- _取り組む問題_:
[a] 選んだ文章に引用されている言葉では、何が「最大の幸せ」とされていますか。
[b] 選んだ文章の書き手は、『汝、星のごとく』を読んでから記憶の新しいうちにこの本を読むよう勧めています。その理由を、文章に書かれているとおりに1〜3文で説明してください。
[c] 次の文が選んだ文章の内容と合っているかどうか、それぞれ「はい」か「いいえ」で答えてください。あわせて、決め手となる文章中の言葉をそのまま引用してください。
(i) 書き手は、二階堂さんが女であるために味わっている苦い思いに共感した。
(ii) 書き手は、出版社の人たちの忙しさを実感できた。
(iii) カメラを向けると、わんこはすぐにお座りしてポーズを取る。

═══ 選んだ文章 ═══

互いに相手に好きな人ができたと思い離婚を申し出たりすることもあったが、二人には二人の夫婦の形がある。たとえそれが世間でいう夫婦と違っていても。

心に残った言葉。
「愛はどこまでもパーソナルなもので、逆に『瑕疵』や『不完全』こそが、最後まで心に刺さって抜けない甘い棘になるのかもしれない」

「おいしいねって一緒にご飯を食べられるのは、それだけで最大の幸せです」

「自分は自分、他人は他人、とそれぞれ別の個であることを理解できさえすれば、自身の暮らしと関係ない他者への攻撃が無用かつ無駄であるとわかるだろう」

それにしても毒親を持ったにしては、人間として素敵に育った方々ばかりです。
できすぎ感がちょっとありますが。
北原先生が暁美に手を差し伸べさせたわけが何となくわかりました。
出版社の人たちの忙しさは聞いてはいましたが、実感できませんが、大変さはわかります。
二階堂さんの女であるがために被っている苦い思いには共感しました。

「若いころから、わたしがどれだけ組織内の人間関係に苦労したと思ってるの。男性上司や同僚からはかわいくないって敬遠されて、後輩からは怖いって敬遠されて、円滑になるのであればと当たりをやわらかくしたら、なにを企んでるんだって敬遠されて」

まるで私のようではないですかぁ、笑。
二階堂さんが夫の優しさにあぐらをかいていたら、しっぺ返しを被ったのにはゾッとしました。
話し合うべきことはちゃんと話し合っておかなければね。

読みながら人生にはいいことばかりではないけど、それでもちょっと視点を変えてみると、それが幸せだと思えることもあるんじゃないかと思いました。
刺さる方には刺さるお話です。
『汝、星のごとく』を読んでいない方、よかったですね。是非、『汝、星のごとく』を読んでから、記憶の新しいうちにこの本を読んでください。
私は時間が経ってから読んだため記憶が定かではなく、これは誰で、どういう関係だったっけとなってしまい、感動も何もあったもんじゃないですわwww。

<今日のわんこ>


遊んでとママのそばに来たので、カメラを向けると、すぐにお座りしてポーズを取ります。


兄も同様です。おやつをもらえると思うのか、舌まで出します。


例の一日で音のしなくなったカモシカちゃんですが、喜んで追っかけ、こんないい笑顔をくれました。

═══ 生データ ═══

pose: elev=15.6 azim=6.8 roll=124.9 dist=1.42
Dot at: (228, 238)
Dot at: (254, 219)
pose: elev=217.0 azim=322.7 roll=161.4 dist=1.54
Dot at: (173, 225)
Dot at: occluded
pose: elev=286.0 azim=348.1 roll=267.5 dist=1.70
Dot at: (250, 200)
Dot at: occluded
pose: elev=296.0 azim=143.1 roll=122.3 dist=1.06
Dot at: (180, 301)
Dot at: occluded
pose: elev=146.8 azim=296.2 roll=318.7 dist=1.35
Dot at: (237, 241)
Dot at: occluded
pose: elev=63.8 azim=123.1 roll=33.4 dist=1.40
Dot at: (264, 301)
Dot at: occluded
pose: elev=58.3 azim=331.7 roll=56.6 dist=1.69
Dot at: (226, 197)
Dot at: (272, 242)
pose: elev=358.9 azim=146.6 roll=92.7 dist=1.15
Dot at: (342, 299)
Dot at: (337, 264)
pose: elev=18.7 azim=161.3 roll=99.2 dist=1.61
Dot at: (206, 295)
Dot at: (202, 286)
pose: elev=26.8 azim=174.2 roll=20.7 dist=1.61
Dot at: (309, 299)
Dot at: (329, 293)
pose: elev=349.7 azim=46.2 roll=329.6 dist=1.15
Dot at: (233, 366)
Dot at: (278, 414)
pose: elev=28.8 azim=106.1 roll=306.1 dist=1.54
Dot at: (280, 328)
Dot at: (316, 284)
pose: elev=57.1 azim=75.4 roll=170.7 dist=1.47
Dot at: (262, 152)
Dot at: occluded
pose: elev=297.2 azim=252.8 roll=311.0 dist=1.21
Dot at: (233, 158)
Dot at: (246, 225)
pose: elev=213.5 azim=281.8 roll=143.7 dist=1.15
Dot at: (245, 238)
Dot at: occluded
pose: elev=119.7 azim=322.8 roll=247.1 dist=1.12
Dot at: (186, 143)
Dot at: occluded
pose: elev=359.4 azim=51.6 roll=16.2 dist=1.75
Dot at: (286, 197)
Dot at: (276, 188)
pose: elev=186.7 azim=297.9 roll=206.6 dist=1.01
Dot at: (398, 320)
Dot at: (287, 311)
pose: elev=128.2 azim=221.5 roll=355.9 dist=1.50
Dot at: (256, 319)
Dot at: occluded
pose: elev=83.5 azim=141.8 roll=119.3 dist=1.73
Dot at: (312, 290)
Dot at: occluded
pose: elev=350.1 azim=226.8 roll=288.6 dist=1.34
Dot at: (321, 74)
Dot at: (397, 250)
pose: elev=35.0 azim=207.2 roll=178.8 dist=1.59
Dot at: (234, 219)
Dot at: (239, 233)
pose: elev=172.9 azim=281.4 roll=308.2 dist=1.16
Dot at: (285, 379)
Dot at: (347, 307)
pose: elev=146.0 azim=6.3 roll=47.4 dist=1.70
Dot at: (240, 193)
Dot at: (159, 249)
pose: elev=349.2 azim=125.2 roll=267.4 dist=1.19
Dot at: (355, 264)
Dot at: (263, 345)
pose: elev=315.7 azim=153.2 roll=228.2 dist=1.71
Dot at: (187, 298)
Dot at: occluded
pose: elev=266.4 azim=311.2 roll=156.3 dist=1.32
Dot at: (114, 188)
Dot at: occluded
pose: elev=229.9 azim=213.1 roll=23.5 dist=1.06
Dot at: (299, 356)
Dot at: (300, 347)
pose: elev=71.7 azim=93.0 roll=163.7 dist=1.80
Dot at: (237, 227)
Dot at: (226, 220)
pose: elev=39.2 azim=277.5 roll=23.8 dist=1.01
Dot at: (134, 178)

═══

- _問題の解答_:
[a] おいしいねって一緒にご飯を食べられることです。

[b] 書き手自身は時間が経ってから読んだので、記憶がはっきりしていませんでした。そのため、誰がどういう関係だったかわからなくなり、感動できなかったからです。

[c]
(i) はい。「二階堂さんの女であるがために被っている苦い思いには共感しました。」
(ii) いいえ。「実感できませんが」
(iii) はい。「カメラを向けると、すぐにお座りしてポーズを取ります。」